With quad core, quad processors machines already announced and expected to ship in early 2007, we are now back at the absolute limit of managing I/O. Tim Dougherty, director for BladeCenter strategy at IBM, admits to serious concerns over core density and architectures. "Core requirements for I/O are going to outstrip current architectures. We are already looking at whether quad core will really be effective beyond two sockets [processors] and may have to reduce the sockets in order to manage the demands for I/O".

Dougherty was prepared to go even further than this by suggesting that eight core may be the most that can realistically be supported using current architectures. He even suggested that eight core could herald a return to single processor and away from the multi-processor motherboard.

The key to making the most of the multi-core servers in the future, according to Dougherty, will be virtualisation. This is not the virtualisation that we generally see today on Intel platforms with a host OS and lots of clients, but true hardware virtualisation bringing across the lessons from mini and mainframe computers. Dynamic resource management will be a big part of this and IBM has announced that it will introduce a new virtualisation solution of its own in the first quarter of 2008. Virtualisation doesn't address the I/O problem.

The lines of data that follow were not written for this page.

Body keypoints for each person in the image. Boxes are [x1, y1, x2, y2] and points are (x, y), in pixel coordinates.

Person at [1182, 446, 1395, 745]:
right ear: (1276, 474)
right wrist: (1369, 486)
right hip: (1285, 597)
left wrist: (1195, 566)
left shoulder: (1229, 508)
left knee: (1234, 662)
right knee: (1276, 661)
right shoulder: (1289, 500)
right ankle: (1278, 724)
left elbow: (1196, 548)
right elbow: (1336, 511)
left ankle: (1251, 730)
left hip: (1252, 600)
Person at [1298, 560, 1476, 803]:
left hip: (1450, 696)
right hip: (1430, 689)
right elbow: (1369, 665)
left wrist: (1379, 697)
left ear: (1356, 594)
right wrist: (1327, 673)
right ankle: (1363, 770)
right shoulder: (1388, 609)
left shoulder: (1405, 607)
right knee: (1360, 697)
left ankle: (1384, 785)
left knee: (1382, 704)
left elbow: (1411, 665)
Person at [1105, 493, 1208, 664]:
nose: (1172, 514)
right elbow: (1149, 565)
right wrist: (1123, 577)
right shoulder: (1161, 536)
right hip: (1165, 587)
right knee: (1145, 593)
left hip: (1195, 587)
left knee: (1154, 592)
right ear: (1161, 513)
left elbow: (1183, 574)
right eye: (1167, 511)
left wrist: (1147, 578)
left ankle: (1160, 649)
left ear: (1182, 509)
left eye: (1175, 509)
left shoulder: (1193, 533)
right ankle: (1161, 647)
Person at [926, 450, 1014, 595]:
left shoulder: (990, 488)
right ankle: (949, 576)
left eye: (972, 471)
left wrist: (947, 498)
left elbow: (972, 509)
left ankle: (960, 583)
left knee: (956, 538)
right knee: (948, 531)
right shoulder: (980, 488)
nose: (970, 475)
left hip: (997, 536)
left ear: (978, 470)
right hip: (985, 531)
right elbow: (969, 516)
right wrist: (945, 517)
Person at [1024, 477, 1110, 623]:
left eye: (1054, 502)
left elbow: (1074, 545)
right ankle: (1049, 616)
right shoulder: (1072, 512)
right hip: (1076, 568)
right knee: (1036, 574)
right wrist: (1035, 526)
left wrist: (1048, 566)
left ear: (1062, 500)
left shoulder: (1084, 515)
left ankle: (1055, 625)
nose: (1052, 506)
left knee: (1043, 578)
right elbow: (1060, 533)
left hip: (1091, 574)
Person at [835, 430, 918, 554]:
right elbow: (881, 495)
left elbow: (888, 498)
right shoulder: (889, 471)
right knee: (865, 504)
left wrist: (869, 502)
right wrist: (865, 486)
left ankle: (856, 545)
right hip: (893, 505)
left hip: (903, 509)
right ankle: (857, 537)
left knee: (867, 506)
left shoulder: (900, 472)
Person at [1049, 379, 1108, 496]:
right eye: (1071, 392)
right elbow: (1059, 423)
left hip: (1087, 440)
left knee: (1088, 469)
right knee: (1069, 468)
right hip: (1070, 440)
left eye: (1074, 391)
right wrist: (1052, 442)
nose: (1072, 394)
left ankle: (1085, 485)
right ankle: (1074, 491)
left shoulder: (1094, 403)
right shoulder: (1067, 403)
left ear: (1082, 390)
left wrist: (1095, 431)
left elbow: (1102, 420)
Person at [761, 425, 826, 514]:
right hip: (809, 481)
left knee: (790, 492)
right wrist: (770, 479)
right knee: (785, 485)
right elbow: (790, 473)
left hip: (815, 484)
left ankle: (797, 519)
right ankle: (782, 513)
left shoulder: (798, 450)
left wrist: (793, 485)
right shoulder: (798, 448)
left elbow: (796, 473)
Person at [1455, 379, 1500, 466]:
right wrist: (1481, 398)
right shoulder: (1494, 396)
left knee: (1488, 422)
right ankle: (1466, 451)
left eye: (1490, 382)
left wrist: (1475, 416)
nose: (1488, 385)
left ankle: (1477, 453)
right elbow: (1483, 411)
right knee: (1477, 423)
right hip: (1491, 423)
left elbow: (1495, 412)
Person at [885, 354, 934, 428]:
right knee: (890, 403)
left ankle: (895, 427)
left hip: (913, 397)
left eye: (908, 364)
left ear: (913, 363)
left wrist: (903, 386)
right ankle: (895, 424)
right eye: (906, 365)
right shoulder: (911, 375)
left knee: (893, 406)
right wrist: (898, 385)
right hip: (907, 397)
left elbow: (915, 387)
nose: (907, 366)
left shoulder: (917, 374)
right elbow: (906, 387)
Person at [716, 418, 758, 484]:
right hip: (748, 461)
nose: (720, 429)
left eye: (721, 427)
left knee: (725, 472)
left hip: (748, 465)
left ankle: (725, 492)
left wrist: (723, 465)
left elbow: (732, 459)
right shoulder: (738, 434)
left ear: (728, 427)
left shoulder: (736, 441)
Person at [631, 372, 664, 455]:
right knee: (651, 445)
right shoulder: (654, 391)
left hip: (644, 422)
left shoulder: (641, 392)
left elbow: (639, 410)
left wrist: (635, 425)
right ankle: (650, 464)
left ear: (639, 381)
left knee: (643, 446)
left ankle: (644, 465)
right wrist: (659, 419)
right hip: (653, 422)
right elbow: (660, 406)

Defining rival x86 and x64 platforms

The difference in memory architectures between AMD and Intel does show a clear difference in I/O capability. Intel uses a Front Side Bus (FSB) and that requires an external memory controller to connect the FSB to memory and I/O functions. Intel is looking at changing this to remove the memory controller bottleneck. AMD uses its own HyperTransport Bus and the memory controller is built in to the Opteron processor. Although each processor has its own memory it does check the memory on other processors. This creates an interesting problem where running Opteron in combinations of three and six is actually faster than four and eight.

With X3, IBM managed to bring the memory latency performance of Xeon closer to that of the Opteron. X4 may take it closer still but until Intel changes the memory architecture which is a major issue for them and the whole motherboard industry, it will still lag behind AMD.

Dealing with the quad core quad processor and eight core processor I/O problems is not going to be easy. IBM's current solution, the X4 architecture will not appear until the first quarter of 2008 and it's not unreasonable for it to be tied to the announcement of their first eight core server. This would mirror the way that the X3 was tied to their dual core announcement.

Core density was seen as being the solution to increasing the speed of the processor and with it the problem of dissipating the heat the faster speeds generated. Now we have hit another bottleneck, I/O. This should have been expected but seems to have caught people out. Where we go from here and whether IBM can resolve the I/O problem before Intel remains to be seen.